- _Activity_: In the listing below, find each line containing "down" and report it.

- _Dataset extract_:
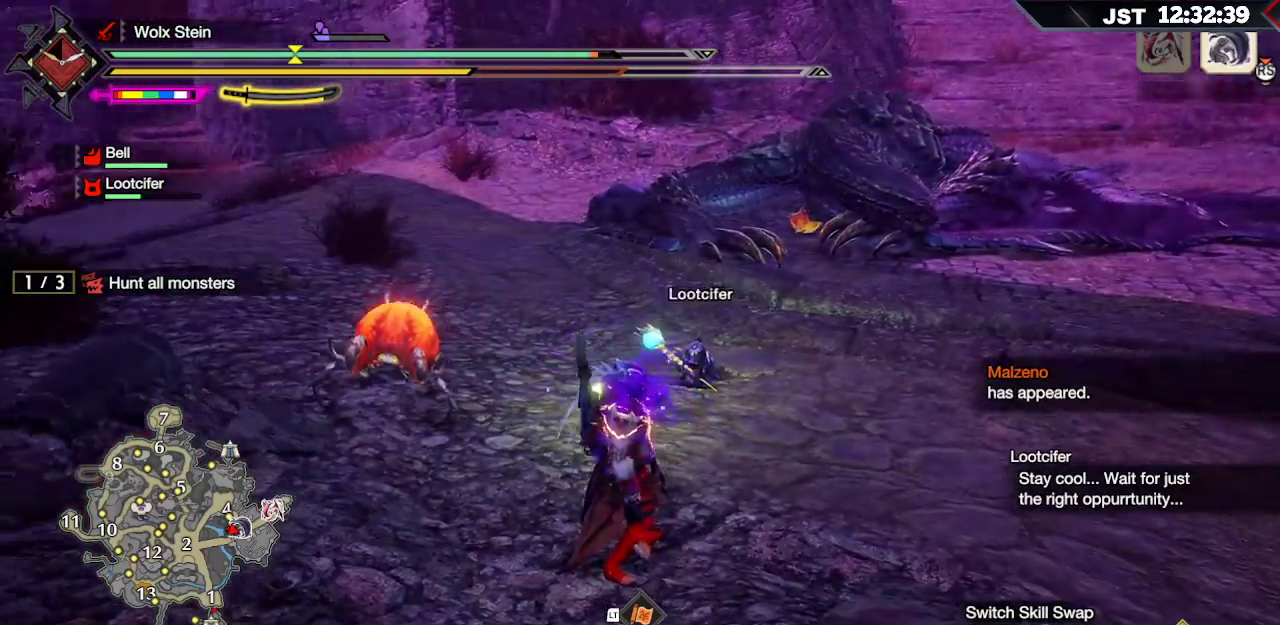
{"dt_ms": 500, "buttons": [], "left_stick": "up-left", "right_stick": "center", "events": [[83, "right_stick", "center"], [117, "R2", "down"], [133, "left_stick", "up-left"], [217, "R2", "up"]]}
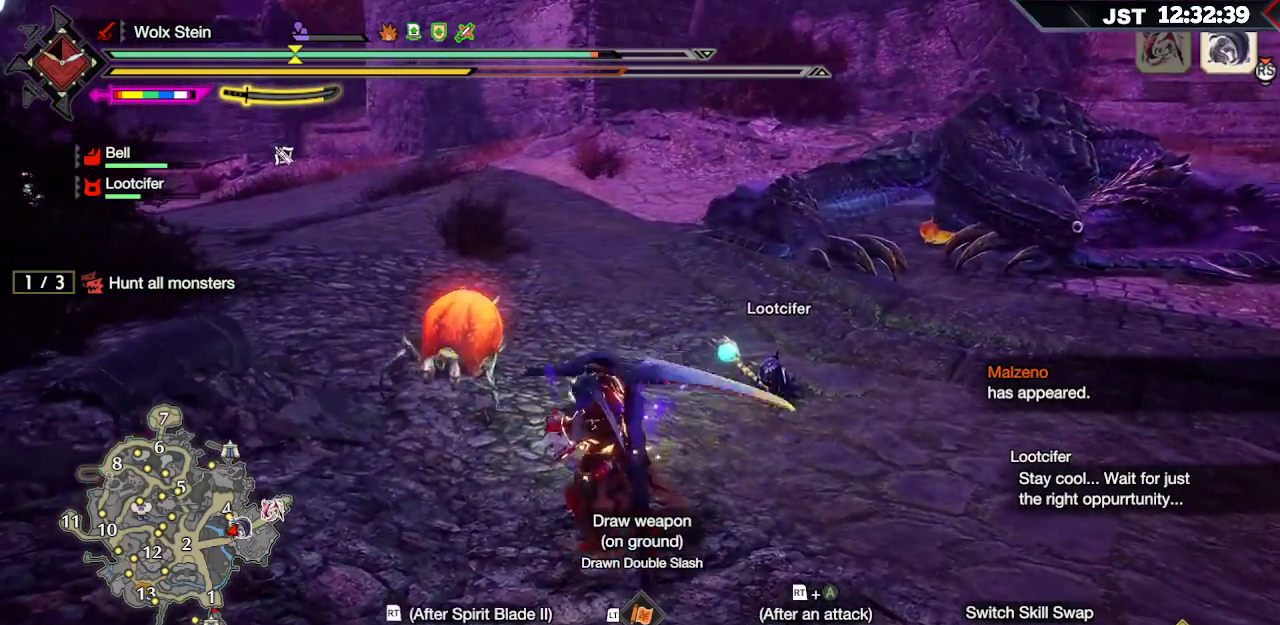
{"dt_ms": 500, "buttons": ["Y", "L2"], "left_stick": "up-left", "right_stick": "center", "events": [[383, "L2", "down"], [467, "Y", "down"]]}
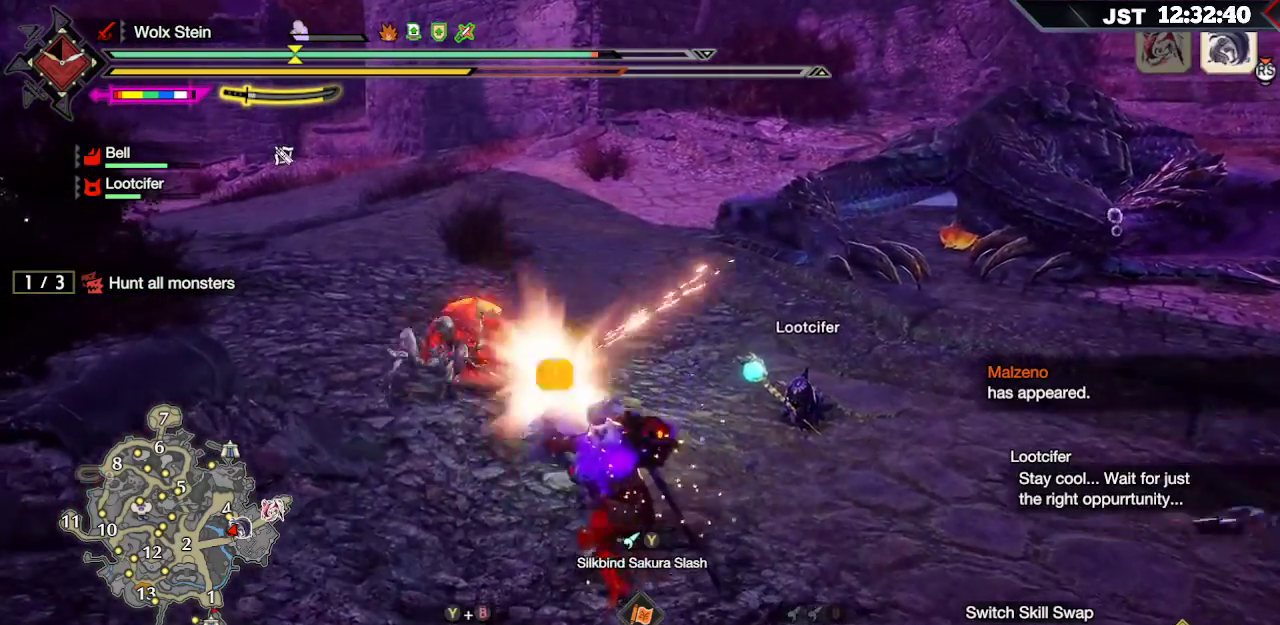
{"dt_ms": 500, "buttons": [], "left_stick": "up-left", "right_stick": "center", "events": [[83, "Y", "up"], [133, "Y", "down"], [300, "Y", "up"], [500, "L2", "up"]]}
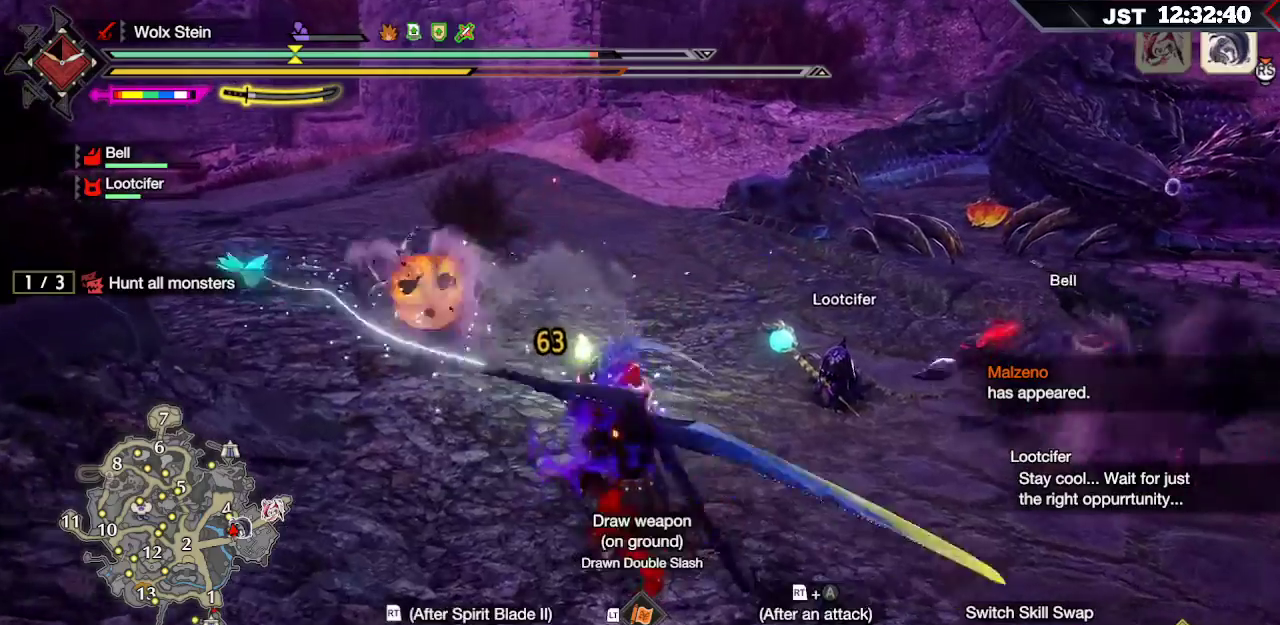
{"dt_ms": 500, "buttons": [], "left_stick": "up-right", "right_stick": "center", "events": [[17, "left_stick", "up"], [267, "left_stick", "up-right"]]}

- _Solution to the problem_:
{"dt_ms": 500, "buttons": [], "left_stick": "up-left", "right_stick": "center", "events": [[83, "right_stick", "center"], [117, "R2", "down"], [133, "left_stick", "up-left"], [217, "R2", "up"]]}
{"dt_ms": 500, "buttons": ["Y", "L2"], "left_stick": "up-left", "right_stick": "center", "events": [[383, "L2", "down"], [467, "Y", "down"]]}
{"dt_ms": 500, "buttons": [], "left_stick": "up-left", "right_stick": "center", "events": [[83, "Y", "up"], [133, "Y", "down"], [300, "Y", "up"], [500, "L2", "up"]]}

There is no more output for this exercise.